Another layer of awkward silence tripped over the last, before he said, “Then I suggest we eat.” He gestured toward the table. “Unless you feel obliged to run off immediately and start packing.”
Run off? No way. She gave him an arch look. “The wounded virgin act would be overkill, I think. Besides, I’m as hungry as a she-wolf,” she lied. “The packing can wait.” She sat.
He sat.
Both picked up their forks. Both ate in silence, until Dane broke it. “Where will you go?”

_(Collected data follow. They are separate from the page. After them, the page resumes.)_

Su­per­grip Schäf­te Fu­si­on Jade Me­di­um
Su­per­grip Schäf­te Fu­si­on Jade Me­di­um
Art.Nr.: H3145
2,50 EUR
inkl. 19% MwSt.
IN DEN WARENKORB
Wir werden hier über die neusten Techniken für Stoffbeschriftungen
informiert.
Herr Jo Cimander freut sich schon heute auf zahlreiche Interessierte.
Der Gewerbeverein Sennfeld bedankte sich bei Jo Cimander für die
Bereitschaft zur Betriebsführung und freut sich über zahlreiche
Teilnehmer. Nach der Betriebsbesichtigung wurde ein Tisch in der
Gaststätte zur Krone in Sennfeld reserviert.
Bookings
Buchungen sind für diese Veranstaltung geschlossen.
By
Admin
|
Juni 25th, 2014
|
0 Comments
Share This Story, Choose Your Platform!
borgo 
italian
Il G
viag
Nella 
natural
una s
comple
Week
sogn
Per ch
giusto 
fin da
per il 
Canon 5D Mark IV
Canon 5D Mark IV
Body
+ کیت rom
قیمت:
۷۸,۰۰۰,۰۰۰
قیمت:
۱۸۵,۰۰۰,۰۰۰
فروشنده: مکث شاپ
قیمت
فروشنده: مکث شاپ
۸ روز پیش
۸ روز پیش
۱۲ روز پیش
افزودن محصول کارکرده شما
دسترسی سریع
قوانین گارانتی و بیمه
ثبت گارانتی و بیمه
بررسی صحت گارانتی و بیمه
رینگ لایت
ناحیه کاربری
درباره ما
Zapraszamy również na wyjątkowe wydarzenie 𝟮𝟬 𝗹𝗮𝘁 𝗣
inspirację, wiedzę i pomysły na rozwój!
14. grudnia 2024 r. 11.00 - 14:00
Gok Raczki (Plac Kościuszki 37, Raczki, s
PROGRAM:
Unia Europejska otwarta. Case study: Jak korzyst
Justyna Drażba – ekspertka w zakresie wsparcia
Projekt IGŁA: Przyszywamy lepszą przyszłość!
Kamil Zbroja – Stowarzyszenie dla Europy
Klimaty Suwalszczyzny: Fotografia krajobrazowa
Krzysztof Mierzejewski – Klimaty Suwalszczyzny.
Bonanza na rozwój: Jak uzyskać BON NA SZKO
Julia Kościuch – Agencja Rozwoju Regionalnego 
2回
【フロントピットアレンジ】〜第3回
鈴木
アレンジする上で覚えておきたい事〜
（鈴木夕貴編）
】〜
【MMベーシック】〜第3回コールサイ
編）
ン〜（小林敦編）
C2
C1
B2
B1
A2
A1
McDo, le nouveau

“It’s a pretty big island. There must be a decent motel. I’m not fussy.” Esme had no idea where to go, but she didn’t care. All she wanted was to be gone, out from under his laser blue gaze that made her hormones hopscotch and her skin quiver. She knew what this was, lust, pure and simple, and she’d counseled enough people to know it was uncertain territory. She also knew she was vulnerable. God, she could scarcely remember the last time she’d made love.
He appeared to consider her comments about the motel but offered no suggestions. “I’ve got a couple of calls to make in the morning, but if you can wait until nine, I’ll drive you.”
She thought of doing the don’t-bother-I’ll-manage routine, and tossing her hair, but decided against it. He didn’t want her here, so damn it, he shouldn’t have let her come, but he had, so let him be inconvenienced. Having nicely made the entire nonevent of their meeting his fault gave her strange comfort. “Nine will be perfect,” she said.
Esme went back to her meal. She wanted to gobble her food, get up, and run to her room, but somewhere along
the way, she’d lost her appetite, but she made a determined play of eating, until finally pushing her plate back. “The dinner was wonderful,” she said. “Thank you. If I don’t see Peggy before I leave, please tell her how much I enjoyed it.”
He stood as well, glanced at her half-eaten meal. “She won’t believe me.”
“Nine. I’ll be ready.” She walked out of the room.
Regally, she hoped.
Three
Dane finally gave up on sleeping, make that trying to sleep, by rolling over every sixty seconds, counting a herd of all-black sheep, and pummeling his innocent pillow into violent submission. At six-fifteen, the sun barreled in his window and ended the whole lousy exercise, and he got up—or as they used to say in the locker room, pole-vaulted—out of bed with the mother of all morning erections.
He’d been over-the-top rude last night. Acted like a real shit.
Marilee accused him of being a “crabby, miserable hermit” with no life. She might be right, but, damn it, the kind of deals he was working on took time and were a hell of lot more complicated than he’d imagined. With so much on the line he couldn’t afford to screw up.
Although . . . like Janzen said—he rubbed his hand over his beard-stubbled jaw—the opportunities to invest weren’t going away any time soon. Probably never.
And there were other opportunities. Of the female kind. Of the Esme Shane kind . . .
He strode naked to his shower, told himself if there had been an opportunity, he’d blown it, which was probably just as well. Not only did he not want to get up close and personal with one of his sister’s friends, the woman was too . . . smooth for his taste, anyway. Too much into control. She probably spent all her time in bed analyzing a guy’s technique against some checklist, then, when the sex was over, grading it in her journal.
Dane stepped out of the shower to towel off in front of the floor-to-ceiling window in his bathroom. One-way glass, it offered him a panoramic view down to his private beach, boat dock, and the ocean beyond. This morning the Gulf waters were bright with sun-lightened ripples—and a woman was striding purposefully toward the seashore, wearing a billowy skirt, one of those funny fisherman-style hats that travelers wore, and carrying what looked to be an artist’s case. Esme Shane.